From Jordan to Seattle, you’ll find Allison Anderson promoting gender and technology equality

Allison is standing in front of a black and grey striped background. She has her arms crossed and is smiling.

Allison is standing in front of a black and grey striped background. She has her arms crossed and is smiling.


Allison Anderson became a Research Assistant at TASCHA in fall of 2019. Her interest in Information and Communication Technologies for Development (ICT4D) is what initially attracted her to TASCHA at the beginning of her studies at the University of Washington. Now in the final year of her PhD program, Allison took the opportunity to work with TASCHA to promote the UN’s Sustainable Development Goals.

Originally from Michigan’s Upper Peninsula, Allison grew up fascinated by politics and her family’s Lebanese heritage. As an undergraduate at the University of Michigan, she was able to explore these interests while pursuing degrees in Political Science and Arabic & Islamic Studies. 
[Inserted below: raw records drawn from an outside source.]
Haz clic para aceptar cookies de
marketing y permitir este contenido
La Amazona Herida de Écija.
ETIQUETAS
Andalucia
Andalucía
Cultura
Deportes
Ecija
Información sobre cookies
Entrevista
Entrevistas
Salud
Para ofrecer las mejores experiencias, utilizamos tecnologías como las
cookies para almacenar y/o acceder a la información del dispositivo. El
Allison standing with a group of children during her time in the Peace Corps in Jordan

Allison deepened her understanding of geopolitics and international development while serving in the Peace Corps in Jordan for two years as a Youth Development Volunteer. After receiving a Masters degree in International Relations and working in a variety of research and consulting roles, Allison landed in Seattle where she worked in the international development nonprofit world before applying for her Doctorate.

Currently in her last year of her PhD at the Jackson School of International Studies at the University of Washington, Allison’s dissertation research focuses on geopolitics, gender and technology, and tech accessibility.

Allison’s background and experience were a perfect mix for this position. We especially valued her experience writing for non-academic audiences. To best serve policymakers, our final output needed clear, actionable structure and language. – Stacey Wedlake


Allison’s Time at TASCHA

During her time at TASCHA, Allison worked with Research Coordinator & Analyst Stacey Wedlake on developing a  step-by-step guidebook for the UN’s International Telecommunication Union (ITU). Thanks to Allison’s work reviewing literature and writing, the guide, which was designed to help countries implement nationwide digital skills assessments for development, was finished in December 2019.

Sometimes we can get into the theoretical work around technology and economic development, and this project was challenging us about how to put it into action – how to give concrete steps that countries can take to assess their workforce, to look forward, and to make a difference in their economic development.

Because her work on the ITU guidebook overlapped with her dissertation subject, she had the opportunity to explore different sources of information that broadened her research horizon. She was able to dive deep into research on the digital divide, the gender divide, and women’s labor force participation in the Middle East, making connections between these areas that she hadn’t seen before.

While working on the ITU guide, Allison enjoyed the opportunity to work with experienced researchers and discuss the various perspectives people have on ICT4D work. Overall, it was working on the research team that had the biggest impact on Allison during her time at TASCHA.

I think TASCHA was a really great place to be an RA because it’s a community research center. I felt very included in the community activities and community discussions, and that’s not something you always get in research.


Life After TASCHA

Allison is graduating with her PhD in spring 2020, and she is excited to continue her research on the intersection of gender, geopolitics, and economic development..

What advice would Allison give to an undergraduate student interested in pursuing a graduate degree? Always be on the lookout for opportunities. It’s important to understand your interests and to be open to the opportunities that your interests open up for you. Additionally, don’t be afraid to get connected to the academic side of your undergraduate degree. Be it going to office hours or simply talking to professors about their research, take advantage of the opportunities to get connected with people who can guide you and help you learn.

Take opportunities, and take opportunities with people you can learn from. I’ve had a lot of really great bosses and mentors over the years that have taught me how to think and research, and that can be applied to everything in my future career.